WHISTLING PAST DIXIE?
This dude, Thomas Shaller, who's written an important new book ("Whistling Past Dixie: How Democrats Can Win Without the South"), was featured on C-SPAN's "Washington Journal" a week ago Wednesday, and he was a fascinating guy to listen to ... especially coming just days after the election and the Democrats' complete sweep of our own Watauga County, which, last time we checked, IS in the South, even if it's in that part of the South where the ground's uneven. (The C-SPAN website lists the Shaller program as still available -- in fact, as one of its "most viewed" recent programs -- but I've been unable to get it to play on my machine. Oh well.)
Shaller's main point (and you'll forgive me if I get overly academic here, in keeping with Shaller's profession as an academic political scientist) is "F**k the South. It's racist, backward, and basically uninterested in the full fruits of democracy."
Or, as summarized by Rick Perlstein in the New Republic, "The South is likely to become more Republican in the decades ahead," and Democrats can make and keep the Republicans a mere regional party, and the best shot at a Democratic majority "in the immediate term is to consolidate electoral control over the Northeast and Pacific Coast blue states, expand the party's Midwestern margins, and cultivate the new-growth areas of the interior West."

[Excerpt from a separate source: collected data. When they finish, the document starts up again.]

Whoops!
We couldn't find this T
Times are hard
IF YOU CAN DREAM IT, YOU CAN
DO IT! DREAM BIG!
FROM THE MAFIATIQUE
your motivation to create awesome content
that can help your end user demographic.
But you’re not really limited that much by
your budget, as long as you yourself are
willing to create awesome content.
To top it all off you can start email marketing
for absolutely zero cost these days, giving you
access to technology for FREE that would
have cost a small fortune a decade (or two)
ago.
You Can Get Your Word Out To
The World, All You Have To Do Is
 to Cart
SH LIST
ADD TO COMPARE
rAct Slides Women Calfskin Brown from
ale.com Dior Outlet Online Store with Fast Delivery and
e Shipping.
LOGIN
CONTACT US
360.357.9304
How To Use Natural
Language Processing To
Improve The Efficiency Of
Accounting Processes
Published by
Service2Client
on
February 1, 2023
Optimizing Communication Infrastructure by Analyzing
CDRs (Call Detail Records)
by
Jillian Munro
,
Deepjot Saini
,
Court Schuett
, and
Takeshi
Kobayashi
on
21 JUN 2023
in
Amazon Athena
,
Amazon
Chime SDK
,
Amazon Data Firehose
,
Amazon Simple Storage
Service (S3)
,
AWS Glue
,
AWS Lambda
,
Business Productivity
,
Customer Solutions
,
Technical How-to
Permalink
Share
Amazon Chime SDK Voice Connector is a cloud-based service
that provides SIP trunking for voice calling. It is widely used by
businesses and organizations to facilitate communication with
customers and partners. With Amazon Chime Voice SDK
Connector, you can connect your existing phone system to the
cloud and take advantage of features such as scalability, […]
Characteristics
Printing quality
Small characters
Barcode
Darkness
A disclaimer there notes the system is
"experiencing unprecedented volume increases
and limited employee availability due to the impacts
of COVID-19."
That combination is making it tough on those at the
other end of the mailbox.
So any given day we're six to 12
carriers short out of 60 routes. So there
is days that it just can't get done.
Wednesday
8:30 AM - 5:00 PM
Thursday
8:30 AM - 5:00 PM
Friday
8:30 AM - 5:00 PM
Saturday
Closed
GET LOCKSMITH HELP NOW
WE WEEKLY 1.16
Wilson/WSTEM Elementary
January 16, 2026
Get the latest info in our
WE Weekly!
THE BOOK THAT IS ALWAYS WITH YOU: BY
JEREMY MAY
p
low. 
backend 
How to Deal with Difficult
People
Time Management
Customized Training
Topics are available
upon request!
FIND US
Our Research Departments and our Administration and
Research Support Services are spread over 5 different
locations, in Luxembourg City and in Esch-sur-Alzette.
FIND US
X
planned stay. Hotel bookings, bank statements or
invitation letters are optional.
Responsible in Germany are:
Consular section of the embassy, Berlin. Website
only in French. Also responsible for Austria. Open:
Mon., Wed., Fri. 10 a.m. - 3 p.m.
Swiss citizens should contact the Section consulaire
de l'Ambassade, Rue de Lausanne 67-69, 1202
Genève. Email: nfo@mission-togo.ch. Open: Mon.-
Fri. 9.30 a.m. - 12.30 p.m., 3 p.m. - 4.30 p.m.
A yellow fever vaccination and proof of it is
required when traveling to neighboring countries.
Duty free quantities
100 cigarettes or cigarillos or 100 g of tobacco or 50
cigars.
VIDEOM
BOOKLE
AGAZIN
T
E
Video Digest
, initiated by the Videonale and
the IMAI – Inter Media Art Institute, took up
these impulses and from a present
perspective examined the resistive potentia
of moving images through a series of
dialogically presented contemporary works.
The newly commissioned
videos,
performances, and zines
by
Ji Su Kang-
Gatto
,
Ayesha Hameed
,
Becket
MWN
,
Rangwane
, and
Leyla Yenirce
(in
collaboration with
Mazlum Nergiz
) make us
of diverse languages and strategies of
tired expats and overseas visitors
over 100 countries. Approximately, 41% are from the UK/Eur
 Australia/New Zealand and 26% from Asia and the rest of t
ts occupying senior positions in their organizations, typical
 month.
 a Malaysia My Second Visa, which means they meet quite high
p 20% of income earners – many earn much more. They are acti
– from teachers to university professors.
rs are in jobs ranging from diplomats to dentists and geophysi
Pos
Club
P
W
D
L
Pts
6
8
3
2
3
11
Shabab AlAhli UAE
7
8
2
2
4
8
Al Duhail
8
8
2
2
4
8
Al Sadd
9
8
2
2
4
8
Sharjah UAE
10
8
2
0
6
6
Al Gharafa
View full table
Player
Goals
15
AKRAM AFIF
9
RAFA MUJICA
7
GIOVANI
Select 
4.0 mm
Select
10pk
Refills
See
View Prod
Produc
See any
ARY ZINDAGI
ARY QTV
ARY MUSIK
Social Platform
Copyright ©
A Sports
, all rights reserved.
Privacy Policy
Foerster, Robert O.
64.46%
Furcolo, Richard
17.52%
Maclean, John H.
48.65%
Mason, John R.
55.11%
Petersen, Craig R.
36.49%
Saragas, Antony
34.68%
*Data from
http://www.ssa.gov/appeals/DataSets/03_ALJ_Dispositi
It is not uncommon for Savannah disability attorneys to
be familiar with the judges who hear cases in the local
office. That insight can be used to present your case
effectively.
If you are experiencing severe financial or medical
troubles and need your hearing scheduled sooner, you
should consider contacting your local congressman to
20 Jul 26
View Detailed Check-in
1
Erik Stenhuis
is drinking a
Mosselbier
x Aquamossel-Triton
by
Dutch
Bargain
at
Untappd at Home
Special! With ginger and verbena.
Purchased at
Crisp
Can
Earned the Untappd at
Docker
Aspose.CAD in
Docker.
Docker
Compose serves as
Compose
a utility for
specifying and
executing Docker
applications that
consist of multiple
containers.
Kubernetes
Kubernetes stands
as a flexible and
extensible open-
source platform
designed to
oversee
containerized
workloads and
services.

The South is getting more bigoted, more backward, more "conservative" if "conservative" means willfully ignorant, according to Shaller, and that's a message I'm not particularly eager to hear, coming off the biggest Democratic win locally since the 1st decade of the 20th century. Nobody I know wants to hear that. Like, "Psst! The place where you live basically doesn't matter in the greater scheme of American democracy. In fact, the commonweal would be better off without it."
Yet, what if Professor Shaller is right (as Perlstein vociferously argues in the New Republic column linked above ... free registration required)? What if Hillary Clinton can afford to lose the entire South in 2008 and still win the presidency? "For the first time since 1953, the party that dominates the South is the minority party in Congress," Perlstein notes, as though that settles EVERYTHING about the future: "The South is simply irrelevant now for the future political direction of the nation."
I can't accept that. Although I thought Shaller was a bright fellow and well worth listening to, I don't want him to be right. I don't want the local victories of 2006 to be written off finally as "how the Democrats lost the South (and good riddance)." I don't want Rahm Emanuel empowered. I want Howard Dean empowered.